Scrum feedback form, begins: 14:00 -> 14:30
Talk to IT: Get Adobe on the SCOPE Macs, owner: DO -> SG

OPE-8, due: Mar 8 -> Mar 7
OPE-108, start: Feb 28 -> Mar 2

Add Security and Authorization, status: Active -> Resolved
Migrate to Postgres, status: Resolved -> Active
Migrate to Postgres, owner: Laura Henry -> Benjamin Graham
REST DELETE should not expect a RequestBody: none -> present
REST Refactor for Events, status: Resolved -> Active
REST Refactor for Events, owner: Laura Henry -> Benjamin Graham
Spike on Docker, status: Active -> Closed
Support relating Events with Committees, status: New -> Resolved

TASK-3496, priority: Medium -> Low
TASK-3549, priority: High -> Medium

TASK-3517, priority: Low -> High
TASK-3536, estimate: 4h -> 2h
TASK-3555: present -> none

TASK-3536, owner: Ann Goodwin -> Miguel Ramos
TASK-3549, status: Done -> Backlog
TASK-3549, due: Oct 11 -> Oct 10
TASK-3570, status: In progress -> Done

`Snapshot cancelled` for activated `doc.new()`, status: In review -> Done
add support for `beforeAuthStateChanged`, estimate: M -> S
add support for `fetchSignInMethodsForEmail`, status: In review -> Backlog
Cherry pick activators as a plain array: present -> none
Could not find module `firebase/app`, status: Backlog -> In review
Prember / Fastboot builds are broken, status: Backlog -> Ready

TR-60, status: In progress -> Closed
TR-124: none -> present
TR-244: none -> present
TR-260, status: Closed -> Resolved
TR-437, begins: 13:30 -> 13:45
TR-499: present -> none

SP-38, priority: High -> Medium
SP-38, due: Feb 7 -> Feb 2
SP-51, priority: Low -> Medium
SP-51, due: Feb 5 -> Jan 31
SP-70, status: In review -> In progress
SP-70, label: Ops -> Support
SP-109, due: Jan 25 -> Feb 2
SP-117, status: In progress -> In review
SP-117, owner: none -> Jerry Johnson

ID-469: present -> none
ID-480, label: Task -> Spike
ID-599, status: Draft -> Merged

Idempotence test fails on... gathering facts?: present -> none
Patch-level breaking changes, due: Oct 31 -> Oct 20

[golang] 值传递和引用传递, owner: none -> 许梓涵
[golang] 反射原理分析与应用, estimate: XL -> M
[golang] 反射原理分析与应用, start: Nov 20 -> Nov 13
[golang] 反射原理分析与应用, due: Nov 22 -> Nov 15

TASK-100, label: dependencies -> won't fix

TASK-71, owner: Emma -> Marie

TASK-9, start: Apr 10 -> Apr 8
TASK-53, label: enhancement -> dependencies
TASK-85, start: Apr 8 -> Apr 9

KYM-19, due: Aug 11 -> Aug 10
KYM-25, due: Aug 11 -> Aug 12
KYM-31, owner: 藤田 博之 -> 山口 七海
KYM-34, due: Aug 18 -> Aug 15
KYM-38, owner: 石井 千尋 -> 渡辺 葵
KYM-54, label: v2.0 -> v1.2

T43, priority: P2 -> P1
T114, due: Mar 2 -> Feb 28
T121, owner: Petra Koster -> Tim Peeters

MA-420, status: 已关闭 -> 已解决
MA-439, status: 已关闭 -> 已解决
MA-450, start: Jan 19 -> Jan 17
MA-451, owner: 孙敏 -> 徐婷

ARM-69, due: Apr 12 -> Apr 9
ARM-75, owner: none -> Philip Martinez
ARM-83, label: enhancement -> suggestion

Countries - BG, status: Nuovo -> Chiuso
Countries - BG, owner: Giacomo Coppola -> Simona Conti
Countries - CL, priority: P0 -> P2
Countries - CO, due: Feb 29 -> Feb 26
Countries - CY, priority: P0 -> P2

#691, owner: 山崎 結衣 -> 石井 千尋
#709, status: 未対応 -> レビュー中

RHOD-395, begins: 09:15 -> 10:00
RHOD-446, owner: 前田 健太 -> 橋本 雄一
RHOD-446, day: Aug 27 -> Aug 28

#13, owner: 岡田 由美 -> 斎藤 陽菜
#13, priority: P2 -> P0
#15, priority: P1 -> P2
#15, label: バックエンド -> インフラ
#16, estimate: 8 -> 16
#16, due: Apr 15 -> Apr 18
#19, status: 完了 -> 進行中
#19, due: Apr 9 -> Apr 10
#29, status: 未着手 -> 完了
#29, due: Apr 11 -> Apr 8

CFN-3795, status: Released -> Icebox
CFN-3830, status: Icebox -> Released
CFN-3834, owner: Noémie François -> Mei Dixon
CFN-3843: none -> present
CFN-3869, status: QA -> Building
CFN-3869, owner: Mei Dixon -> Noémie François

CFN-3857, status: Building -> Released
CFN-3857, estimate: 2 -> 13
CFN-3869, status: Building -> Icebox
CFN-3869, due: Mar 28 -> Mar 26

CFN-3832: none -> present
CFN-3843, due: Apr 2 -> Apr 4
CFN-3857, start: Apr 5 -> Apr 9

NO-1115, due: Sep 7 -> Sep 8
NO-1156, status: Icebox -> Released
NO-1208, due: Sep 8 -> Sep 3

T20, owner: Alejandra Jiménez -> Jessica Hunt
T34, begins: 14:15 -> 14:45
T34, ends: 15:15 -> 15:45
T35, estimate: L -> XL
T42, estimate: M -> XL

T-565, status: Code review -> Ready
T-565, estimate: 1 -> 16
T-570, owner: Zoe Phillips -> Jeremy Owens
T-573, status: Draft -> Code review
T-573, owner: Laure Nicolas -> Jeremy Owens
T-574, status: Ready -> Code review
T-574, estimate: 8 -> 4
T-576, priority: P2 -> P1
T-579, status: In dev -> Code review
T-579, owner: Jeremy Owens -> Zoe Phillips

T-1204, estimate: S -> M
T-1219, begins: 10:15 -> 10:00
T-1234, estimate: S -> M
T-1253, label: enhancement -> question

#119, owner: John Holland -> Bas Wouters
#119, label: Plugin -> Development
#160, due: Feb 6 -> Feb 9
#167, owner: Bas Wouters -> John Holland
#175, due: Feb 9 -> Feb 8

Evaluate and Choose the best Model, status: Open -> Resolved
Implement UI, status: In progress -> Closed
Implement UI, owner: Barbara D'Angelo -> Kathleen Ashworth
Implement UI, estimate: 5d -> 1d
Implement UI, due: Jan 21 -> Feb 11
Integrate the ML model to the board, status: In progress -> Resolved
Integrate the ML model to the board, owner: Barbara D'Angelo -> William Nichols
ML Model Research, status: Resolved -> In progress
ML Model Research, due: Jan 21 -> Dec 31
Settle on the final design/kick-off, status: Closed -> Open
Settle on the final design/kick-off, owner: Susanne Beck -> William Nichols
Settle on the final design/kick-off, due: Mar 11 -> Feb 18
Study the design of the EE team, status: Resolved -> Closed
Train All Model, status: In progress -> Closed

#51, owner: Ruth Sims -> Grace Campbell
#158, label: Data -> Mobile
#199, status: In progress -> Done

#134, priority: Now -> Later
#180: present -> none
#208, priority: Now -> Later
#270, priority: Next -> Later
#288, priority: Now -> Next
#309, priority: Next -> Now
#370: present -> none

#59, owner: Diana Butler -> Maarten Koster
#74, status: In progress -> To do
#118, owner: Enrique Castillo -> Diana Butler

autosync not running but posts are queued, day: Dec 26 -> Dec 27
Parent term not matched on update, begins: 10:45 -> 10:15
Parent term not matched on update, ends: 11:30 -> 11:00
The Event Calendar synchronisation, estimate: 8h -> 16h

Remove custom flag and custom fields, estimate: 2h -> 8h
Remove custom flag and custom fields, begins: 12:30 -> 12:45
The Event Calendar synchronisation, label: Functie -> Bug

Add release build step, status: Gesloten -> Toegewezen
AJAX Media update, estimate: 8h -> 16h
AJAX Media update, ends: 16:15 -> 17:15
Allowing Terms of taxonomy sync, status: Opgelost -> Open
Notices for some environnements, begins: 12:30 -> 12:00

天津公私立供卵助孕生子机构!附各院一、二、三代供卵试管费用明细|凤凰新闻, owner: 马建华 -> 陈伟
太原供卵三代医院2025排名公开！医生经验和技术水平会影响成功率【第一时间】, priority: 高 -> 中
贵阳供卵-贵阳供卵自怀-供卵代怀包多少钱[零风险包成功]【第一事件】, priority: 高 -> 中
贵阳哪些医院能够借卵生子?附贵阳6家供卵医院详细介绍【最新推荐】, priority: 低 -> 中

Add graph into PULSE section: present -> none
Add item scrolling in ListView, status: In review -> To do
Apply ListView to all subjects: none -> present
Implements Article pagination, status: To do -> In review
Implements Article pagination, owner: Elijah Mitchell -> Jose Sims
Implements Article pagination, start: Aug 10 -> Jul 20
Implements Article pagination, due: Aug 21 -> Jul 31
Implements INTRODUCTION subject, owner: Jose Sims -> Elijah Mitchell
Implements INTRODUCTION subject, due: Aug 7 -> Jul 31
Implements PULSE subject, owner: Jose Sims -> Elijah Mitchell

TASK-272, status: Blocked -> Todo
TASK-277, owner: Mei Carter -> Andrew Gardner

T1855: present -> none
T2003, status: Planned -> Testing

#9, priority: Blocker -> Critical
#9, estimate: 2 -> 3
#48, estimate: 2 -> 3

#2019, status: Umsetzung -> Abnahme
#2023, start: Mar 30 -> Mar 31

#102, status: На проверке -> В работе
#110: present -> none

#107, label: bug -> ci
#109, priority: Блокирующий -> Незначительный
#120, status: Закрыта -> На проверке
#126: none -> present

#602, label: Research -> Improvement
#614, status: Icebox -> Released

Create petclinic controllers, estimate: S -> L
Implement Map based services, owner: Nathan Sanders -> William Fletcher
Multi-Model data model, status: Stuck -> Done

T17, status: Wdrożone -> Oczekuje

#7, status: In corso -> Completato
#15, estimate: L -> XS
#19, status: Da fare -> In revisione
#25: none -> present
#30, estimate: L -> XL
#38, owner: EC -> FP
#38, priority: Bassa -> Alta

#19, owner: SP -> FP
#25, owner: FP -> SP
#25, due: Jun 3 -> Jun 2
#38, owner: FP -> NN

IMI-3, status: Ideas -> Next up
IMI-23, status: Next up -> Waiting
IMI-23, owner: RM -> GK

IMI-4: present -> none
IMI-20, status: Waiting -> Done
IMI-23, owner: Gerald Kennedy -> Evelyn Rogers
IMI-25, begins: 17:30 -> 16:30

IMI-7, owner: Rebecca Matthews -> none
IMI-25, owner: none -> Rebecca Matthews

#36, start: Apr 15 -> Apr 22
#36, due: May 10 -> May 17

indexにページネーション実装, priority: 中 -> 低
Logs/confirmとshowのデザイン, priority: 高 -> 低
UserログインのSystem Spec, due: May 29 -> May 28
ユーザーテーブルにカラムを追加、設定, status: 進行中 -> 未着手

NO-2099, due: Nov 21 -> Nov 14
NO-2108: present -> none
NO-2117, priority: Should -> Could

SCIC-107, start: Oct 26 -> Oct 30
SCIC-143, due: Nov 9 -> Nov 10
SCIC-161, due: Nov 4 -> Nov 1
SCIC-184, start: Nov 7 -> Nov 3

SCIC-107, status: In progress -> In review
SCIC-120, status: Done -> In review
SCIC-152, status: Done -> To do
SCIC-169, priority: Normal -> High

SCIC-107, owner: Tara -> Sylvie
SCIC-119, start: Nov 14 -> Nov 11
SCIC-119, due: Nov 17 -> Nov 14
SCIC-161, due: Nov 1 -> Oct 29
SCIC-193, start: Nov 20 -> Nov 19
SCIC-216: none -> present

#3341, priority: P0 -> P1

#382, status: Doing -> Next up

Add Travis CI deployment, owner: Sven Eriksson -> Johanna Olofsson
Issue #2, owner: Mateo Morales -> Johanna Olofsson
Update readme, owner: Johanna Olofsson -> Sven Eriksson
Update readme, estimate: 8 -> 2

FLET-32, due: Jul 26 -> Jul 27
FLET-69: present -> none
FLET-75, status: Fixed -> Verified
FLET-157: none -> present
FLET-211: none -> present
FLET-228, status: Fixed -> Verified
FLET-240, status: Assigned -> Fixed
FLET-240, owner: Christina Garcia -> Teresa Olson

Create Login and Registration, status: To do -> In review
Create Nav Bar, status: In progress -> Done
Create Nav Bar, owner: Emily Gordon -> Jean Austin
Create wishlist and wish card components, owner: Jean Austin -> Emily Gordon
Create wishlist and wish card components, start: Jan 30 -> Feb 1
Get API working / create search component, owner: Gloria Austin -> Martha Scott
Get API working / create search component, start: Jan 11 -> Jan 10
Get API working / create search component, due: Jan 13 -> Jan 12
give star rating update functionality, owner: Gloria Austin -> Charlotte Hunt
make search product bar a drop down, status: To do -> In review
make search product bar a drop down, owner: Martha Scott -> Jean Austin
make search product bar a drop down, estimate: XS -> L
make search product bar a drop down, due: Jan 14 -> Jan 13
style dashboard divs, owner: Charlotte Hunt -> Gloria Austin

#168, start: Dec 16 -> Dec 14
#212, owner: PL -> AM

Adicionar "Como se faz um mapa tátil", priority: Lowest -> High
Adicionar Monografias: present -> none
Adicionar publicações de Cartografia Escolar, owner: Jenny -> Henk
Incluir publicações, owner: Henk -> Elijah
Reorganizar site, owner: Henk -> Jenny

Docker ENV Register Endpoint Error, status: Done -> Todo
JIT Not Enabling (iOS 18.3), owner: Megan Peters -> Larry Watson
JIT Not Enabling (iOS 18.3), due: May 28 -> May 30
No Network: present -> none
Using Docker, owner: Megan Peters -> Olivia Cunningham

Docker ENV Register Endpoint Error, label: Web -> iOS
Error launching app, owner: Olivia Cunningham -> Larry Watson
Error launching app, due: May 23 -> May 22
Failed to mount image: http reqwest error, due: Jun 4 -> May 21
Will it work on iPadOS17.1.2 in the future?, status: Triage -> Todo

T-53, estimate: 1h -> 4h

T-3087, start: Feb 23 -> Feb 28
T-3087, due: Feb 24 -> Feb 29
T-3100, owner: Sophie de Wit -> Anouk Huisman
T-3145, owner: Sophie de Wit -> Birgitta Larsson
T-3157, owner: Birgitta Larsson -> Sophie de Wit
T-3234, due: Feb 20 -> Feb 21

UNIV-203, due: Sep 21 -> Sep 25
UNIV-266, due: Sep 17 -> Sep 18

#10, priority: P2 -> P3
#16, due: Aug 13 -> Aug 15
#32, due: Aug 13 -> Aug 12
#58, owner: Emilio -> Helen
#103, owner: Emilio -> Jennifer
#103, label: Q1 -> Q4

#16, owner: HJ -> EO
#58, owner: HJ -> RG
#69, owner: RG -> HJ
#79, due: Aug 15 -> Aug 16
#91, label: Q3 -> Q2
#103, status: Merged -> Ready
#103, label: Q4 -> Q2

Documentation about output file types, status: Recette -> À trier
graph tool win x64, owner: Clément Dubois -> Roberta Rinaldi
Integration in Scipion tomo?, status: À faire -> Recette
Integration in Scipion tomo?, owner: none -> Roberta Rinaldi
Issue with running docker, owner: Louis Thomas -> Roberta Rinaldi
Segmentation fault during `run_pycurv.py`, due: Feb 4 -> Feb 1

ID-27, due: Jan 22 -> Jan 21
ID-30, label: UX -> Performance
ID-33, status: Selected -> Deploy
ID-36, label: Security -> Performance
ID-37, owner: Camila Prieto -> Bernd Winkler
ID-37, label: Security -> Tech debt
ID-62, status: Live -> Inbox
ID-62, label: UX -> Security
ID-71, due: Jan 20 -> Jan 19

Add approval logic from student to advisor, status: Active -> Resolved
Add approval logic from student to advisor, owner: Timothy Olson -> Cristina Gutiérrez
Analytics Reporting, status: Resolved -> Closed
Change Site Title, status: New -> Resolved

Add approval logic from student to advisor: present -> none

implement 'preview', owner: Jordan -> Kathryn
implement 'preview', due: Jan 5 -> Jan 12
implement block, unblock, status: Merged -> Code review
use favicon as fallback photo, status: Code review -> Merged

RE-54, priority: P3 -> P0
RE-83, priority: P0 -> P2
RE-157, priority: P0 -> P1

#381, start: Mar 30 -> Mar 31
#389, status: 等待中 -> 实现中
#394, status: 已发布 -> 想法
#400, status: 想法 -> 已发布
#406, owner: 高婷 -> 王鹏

::::::

Exercise brief> In the listing above, find the line with "Incluir publicações, owner: Henk -> Elijah" and the line with "T-3145, owner: Sophie"; set down exactly those two lines and every line between them, nothing more.

Answer box>
Incluir publicações, owner: Henk -> Elijah
Reorganizar site, owner: Henk -> Jenny

Docker ENV Register Endpoint Error, status: Done -> Todo
JIT Not Enabling (iOS 18.3), owner: Megan Peters -> Larry Watson
JIT Not Enabling (iOS 18.3), due: May 28 -> May 30
No Network: present -> none
Using Docker, owner: Megan Peters -> Olivia Cunningham

Docker ENV Register Endpoint Error, label: Web -> iOS
Error launching app, owner: Olivia Cunningham -> Larry Watson
Error launching app, due: May 23 -> May 22
Failed to mount image: http reqwest error, due: Jun 4 -> May 21
Will it work on iPadOS17.1.2 in the future?, status: Triage -> Todo

T-53, estimate: 1h -> 4h

T-3087, start: Feb 23 -> Feb 28
T-3087, due: Feb 24 -> Feb 29
T-3100, owner: Sophie de Wit -> Anouk Huisman
T-3145, owner: Sophie de Wit -> Birgitta Larsson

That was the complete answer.